↓↓↓

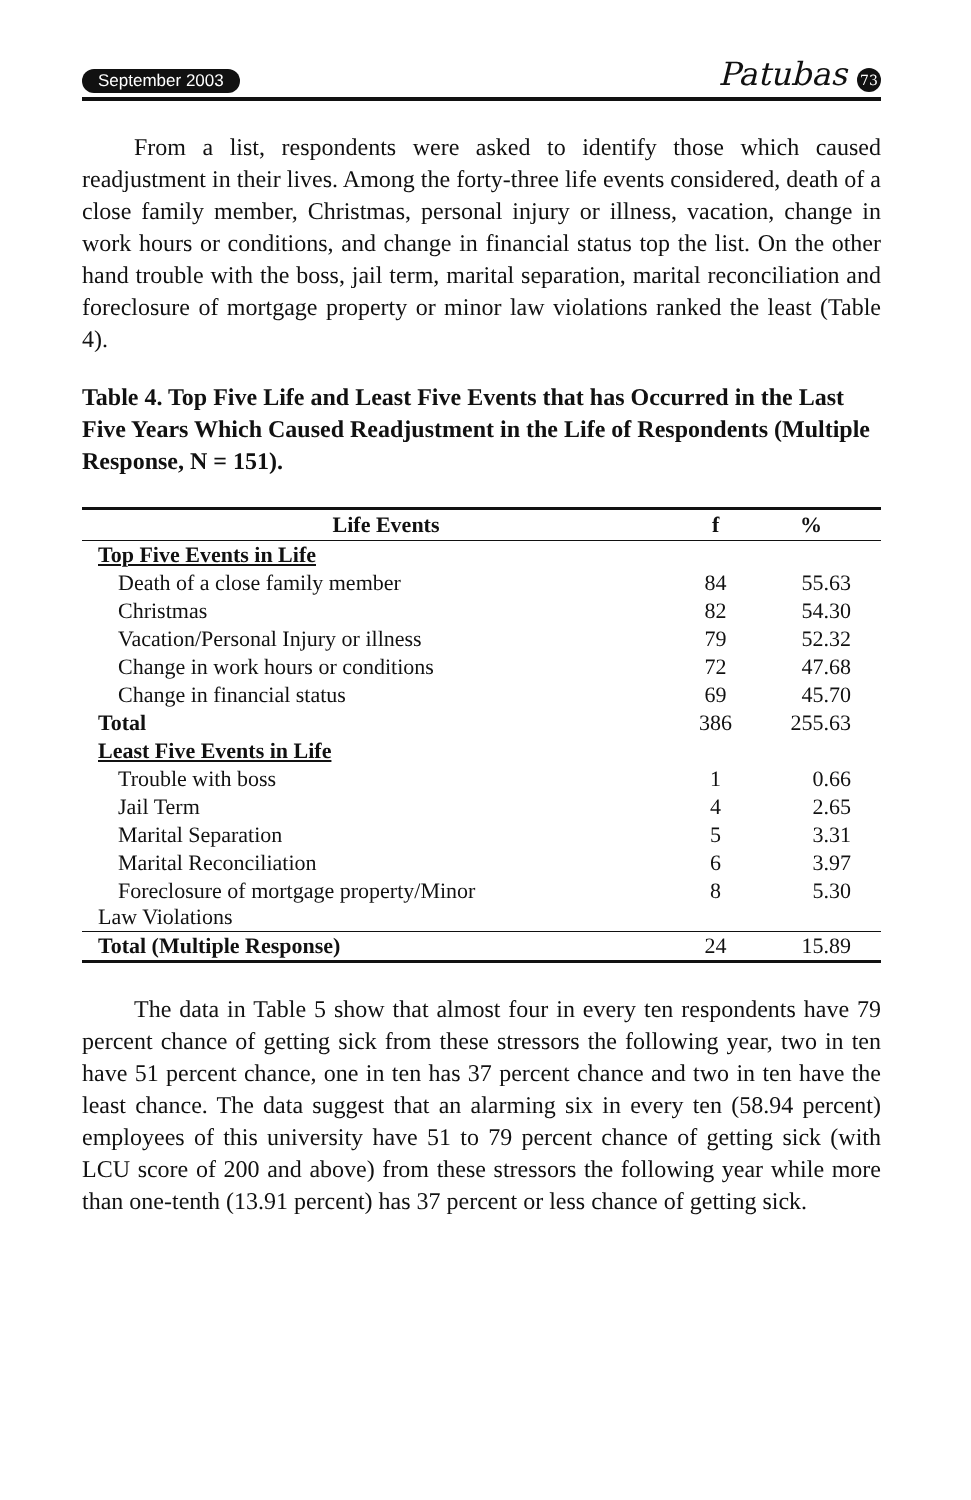September 2003 Patubas 73
From a list, respondents were asked to identify those which caused readjustment in their lives. Among the forty-three life events considered, death of a close family member, Christmas, personal injury or illness, vacation, change in work hours or conditions, and change in financial status top the list. On the other hand trouble with the boss, jail term, marital separation, marital reconciliation and foreclosure of mortgage property or minor law violations ranked the least (Table 4).
Table 4. Top Five Life and Least Five Events that has Occurred in the Last Five Years Which Caused Readjustment in the Life of Respondents (Multiple Response, N = 151).
| Life Events | f | % |
| --- | --- | --- |
| Top Five Events in Life | | |
| Death of a close family member | 84 | 55.63 |
| Christmas | 82 | 54.30 |
| Vacation/Personal Injury or illness | 79 | 52.32 |
| Change in work hours or conditions | 72 | 47.68 |
| Change in financial status | 69 | 45.70 |
| Total | 386 | 255.63 |
| Least Five Events in Life | | |
| Trouble with boss | 1 | 0.66 |
| Jail Term | 4 | 2.65 |
| Marital Separation | 5 | 3.31 |
| Marital Reconciliation | 6 | 3.97 |
| Foreclosure of mortgage property/Minor Law Violations | 8 | 5.30 |
| Total (Multiple Response) | 24 | 15.89 |
The data in Table 5 show that almost four in every ten respondents have 79 percent chance of getting sick from these stressors the following year, two in ten have 51 percent chance, one in ten has 37 percent chance and two in ten have the least chance. The data suggest that an alarming six in every ten (58.94 percent) employees of this university have 51 to 79 percent chance of getting sick (with LCU score of 200 and above) from these stressors the following year while more than one-tenth (13.91 percent) has 37 percent or less chance of getting sick.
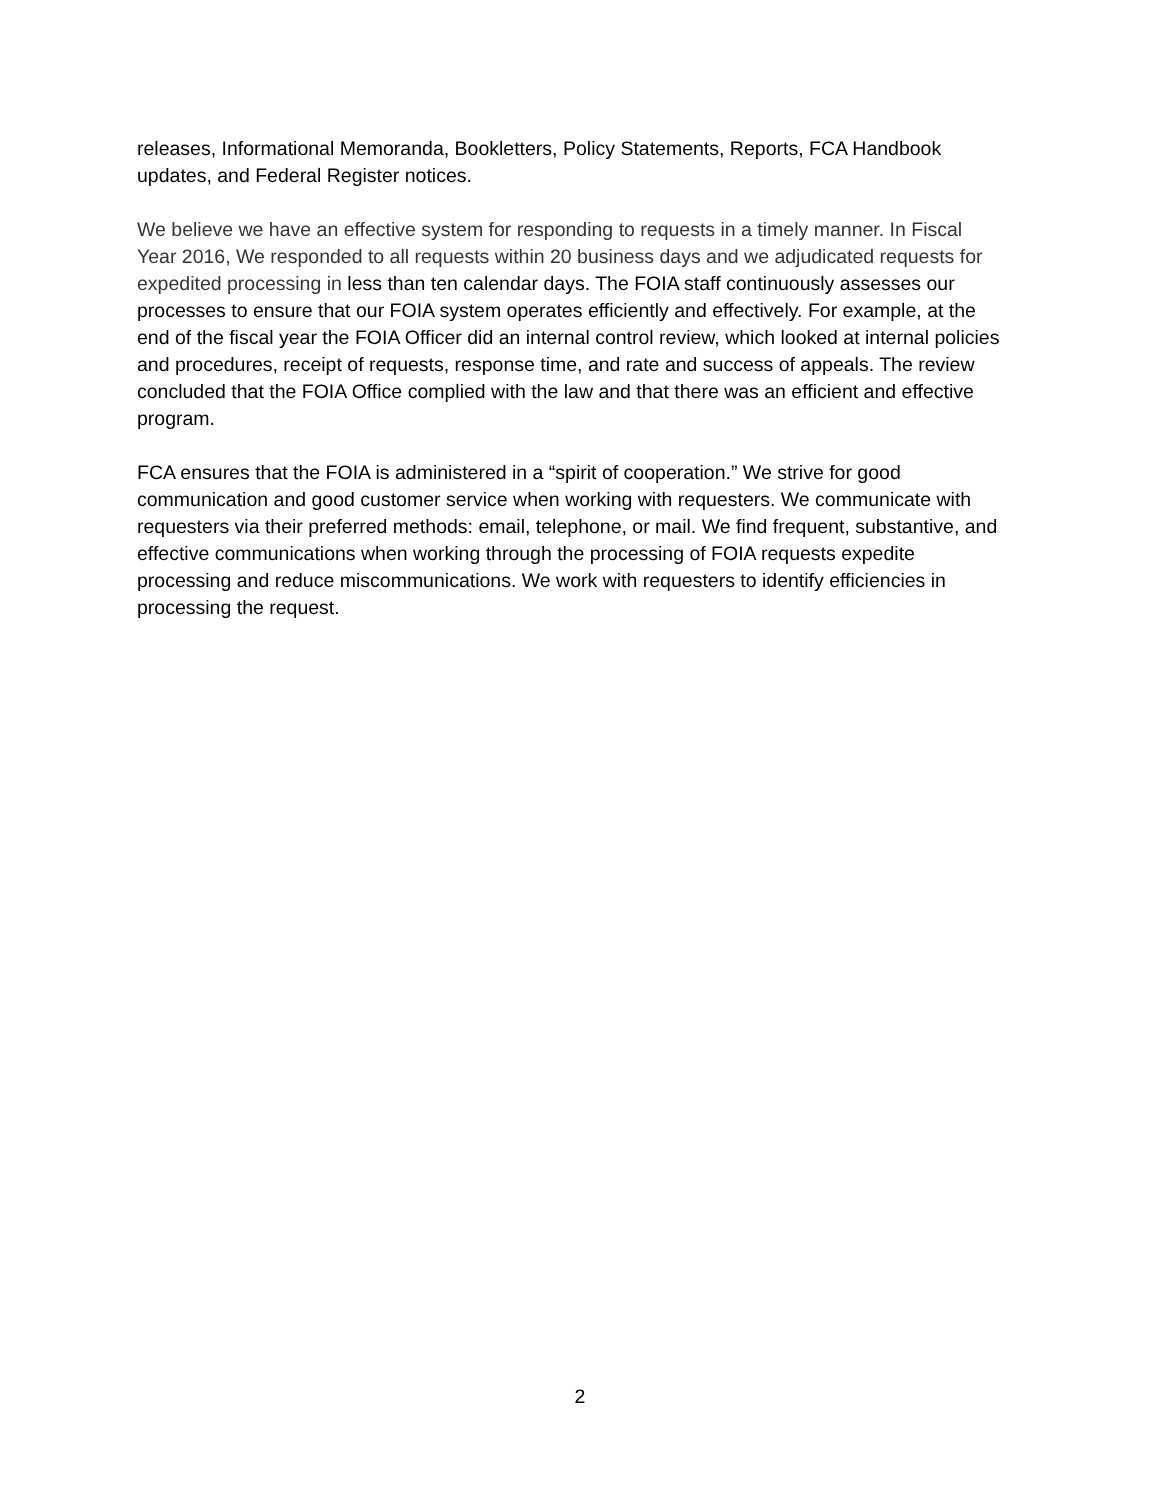releases, Informational Memoranda, Bookletters, Policy Statements, Reports, FCA Handbook updates, and Federal Register notices.
We believe we have an effective system for responding to requests in a timely manner. In Fiscal Year 2016, We responded to all requests within 20 business days and we adjudicated requests for expedited processing in less than ten calendar days. The FOIA staff continuously assesses our processes to ensure that our FOIA system operates efficiently and effectively. For example, at the end of the fiscal year the FOIA Officer did an internal control review, which looked at internal policies and procedures, receipt of requests, response time, and rate and success of appeals. The review concluded that the FOIA Office complied with the law and that there was an efficient and effective program.
FCA ensures that the FOIA is administered in a “spirit of cooperation.” We strive for good communication and good customer service when working with requesters. We communicate with requesters via their preferred methods: email, telephone, or mail. We find frequent, substantive, and effective communications when working through the processing of FOIA requests expedite processing and reduce miscommunications. We work with requesters to identify efficiencies in processing the request.
2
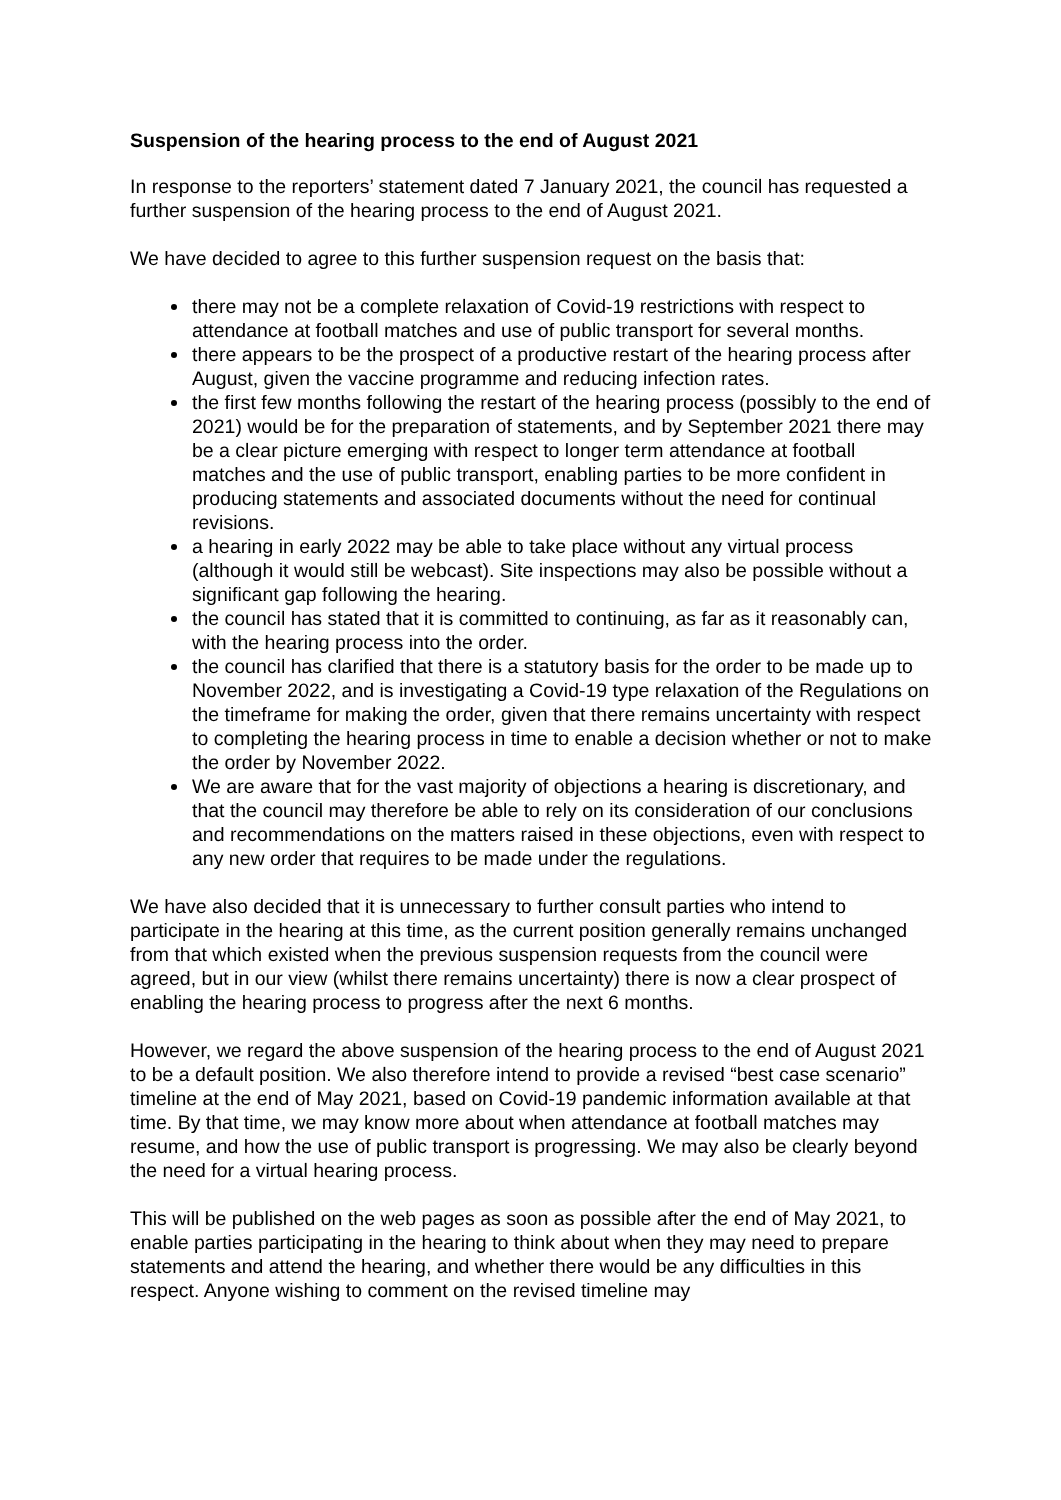Suspension of the hearing process to the end of August 2021
In response to the reporters’ statement dated 7 January 2021, the council has requested a further suspension of the hearing process to the end of August 2021.
We have decided to agree to this further suspension request on the basis that:
there may not be a complete relaxation of Covid-19 restrictions with respect to attendance at football matches and use of public transport for several months.
there appears to be the prospect of a productive restart of the hearing process after August, given the vaccine programme and reducing infection rates.
the first few months following the restart of the hearing process (possibly to the end of 2021) would be for the preparation of statements, and by September 2021 there may be a clear picture emerging with respect to longer term attendance at football matches and the use of public transport, enabling parties to be more confident in producing statements and associated documents without the need for continual revisions.
a hearing in early 2022 may be able to take place without any virtual process (although it would still be webcast). Site inspections may also be possible without a significant gap following the hearing.
the council has stated that it is committed to continuing, as far as it reasonably can, with the hearing process into the order.
the council has clarified that there is a statutory basis for the order to be made up to November 2022, and is investigating a Covid-19 type relaxation of the Regulations on the timeframe for making the order, given that there remains uncertainty with respect to completing the hearing process in time to enable a decision whether or not to make the order by November 2022.
We are aware that for the vast majority of objections a hearing is discretionary, and that the council may therefore be able to rely on its consideration of our conclusions and recommendations on the matters raised in these objections, even with respect to any new order that requires to be made under the regulations.
We have also decided that it is unnecessary to further consult parties who intend to participate in the hearing at this time, as the current position generally remains unchanged from that which existed when the previous suspension requests from the council were agreed, but in our view (whilst there remains uncertainty) there is now a clear prospect of enabling the hearing process to progress after the next 6 months.
However, we regard the above suspension of the hearing process to the end of August 2021 to be a default position. We also therefore intend to provide a revised “best case scenario” timeline at the end of May 2021, based on Covid-19 pandemic information available at that time. By that time, we may know more about when attendance at football matches may resume, and how the use of public transport is progressing. We may also be clearly beyond the need for a virtual hearing process.
This will be published on the web pages as soon as possible after the end of May 2021, to enable parties participating in the hearing to think about when they may need to prepare statements and attend the hearing, and whether there would be any difficulties in this respect. Anyone wishing to comment on the revised timeline may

↑↑↑

◆ **What you have to do**
Repeat the records above exactly, without any pictures.

◆ **Answer below**
September 2003 Patubas 73
From a list, respondents were asked to identify those which caused readjustment in their lives. Among the forty-three life events considered, death of a close family member, Christmas, personal injury or illness, vacation, change in work hours or conditions, and change in financial status top the list. On the other hand trouble with the boss, jail term, marital separation, marital reconciliation and foreclosure of mortgage property or minor law violations ranked the least (Table 4).
Table 4. Top Five Life and Least Five Events that has Occurred in the Last Five Years Which Caused Readjustment in the Life of Respondents (Multiple Response, N = 151).
| Life Events | f | % |
| --- | --- | --- |
| Top Five Events in Life | | |
| Death of a close family member | 84 | 55.63 |
| Christmas | 82 | 54.30 |
| Vacation/Personal Injury or illness | 79 | 52.32 |
| Change in work hours or conditions | 72 | 47.68 |
| Change in financial status | 69 | 45.70 |
| Total | 386 | 255.63 |
| Least Five Events in Life | | |
| Trouble with boss | 1 | 0.66 |
| Jail Term | 4 | 2.65 |
| Marital Separation | 5 | 3.31 |
| Marital Reconciliation | 6 | 3.97 |
| Foreclosure of mortgage property/Minor Law Violations | 8 | 5.30 |
| Total (Multiple Response) | 24 | 15.89 |
The data in Table 5 show that almost four in every ten respondents have 79 percent chance of getting sick from these stressors the following year, two in ten have 51 percent chance, one in ten has 37 percent chance and two in ten have the least chance. The data suggest that an alarming six in every ten (58.94 percent) employees of this university have 51 to 79 percent chance of getting sick (with LCU score of 200 and above) from these stressors the following year while more than one-tenth (13.91 percent) has 37 percent or less chance of getting sick.
releases, Informational Memoranda, Bookletters, Policy Statements, Reports, FCA Handbook updates, and Federal Register notices.
We believe we have an effective system for responding to requests in a timely manner. In Fiscal Year 2016, We responded to all requests within 20 business days and we adjudicated requests for expedited processing in less than ten calendar days. The FOIA staff continuously assesses our processes to ensure that our FOIA system operates efficiently and effectively. For example, at the end of the fiscal year the FOIA Officer did an internal control review, which looked at internal policies and procedures, receipt of requests, response time, and rate and success of appeals. The review concluded that the FOIA Office complied with the law and that there was an efficient and effective program.
FCA ensures that the FOIA is administered in a “spirit of cooperation.” We strive for good communication and good customer service when working with requesters. We communicate with requesters via their preferred methods: email, telephone, or mail. We find frequent, substantive, and effective communications when working through the processing of FOIA requests expedite processing and reduce miscommunications. We work with requesters to identify efficiencies in processing the request.
2
Suspension of the hearing process to the end of August 2021
In response to the reporters’ statement dated 7 January 2021, the council has requested a further suspension of the hearing process to the end of August 2021.
We have decided to agree to this further suspension request on the basis that:
there may not be a complete relaxation of Covid-19 restrictions with respect to attendance at football matches and use of public transport for several months.
there appears to be the prospect of a productive restart of the hearing process after August, given the vaccine programme and reducing infection rates.
the first few months following the restart of the hearing process (possibly to the end of 2021) would be for the preparation of statements, and by September 2021 there may be a clear picture emerging with respect to longer term attendance at football matches and the use of public transport, enabling parties to be more confident in producing statements and associated documents without the need for continual revisions.
a hearing in early 2022 may be able to take place without any virtual process (although it would still be webcast). Site inspections may also be possible without a significant gap following the hearing.
the council has stated that it is committed to continuing, as far as it reasonably can, with the hearing process into the order.
the council has clarified that there is a statutory basis for the order to be made up to November 2022, and is investigating a Covid-19 type relaxation of the Regulations on the timeframe for making the order, given that there remains uncertainty with respect to completing the hearing process in time to enable a decision whether or not to make the order by November 2022.
We are aware that for the vast majority of objections a hearing is discretionary, and that the council may therefore be able to rely on its consideration of our conclusions and recommendations on the matters raised in these objections, even with respect to any new order that requires to be made under the regulations.
We have also decided that it is unnecessary to further consult parties who intend to participate in the hearing at this time, as the current position generally remains unchanged from that which existed when the previous suspension requests from the council were agreed, but in our view (whilst there remains uncertainty) there is now a clear prospect of enabling the hearing process to progress after the next 6 months.
However, we regard the above suspension of the hearing process to the end of August 2021 to be a default position. We also therefore intend to provide a revised “best case scenario” timeline at the end of May 2021, based on Covid-19 pandemic information available at that time. By that time, we may know more about when attendance at football matches may resume, and how the use of public transport is progressing. We may also be clearly beyond the need for a virtual hearing process.
This will be published on the web pages as soon as possible after the end of May 2021, to enable parties participating in the hearing to think about when they may need to prepare statements and attend the hearing, and whether there would be any difficulties in this respect. Anyone wishing to comment on the revised timeline may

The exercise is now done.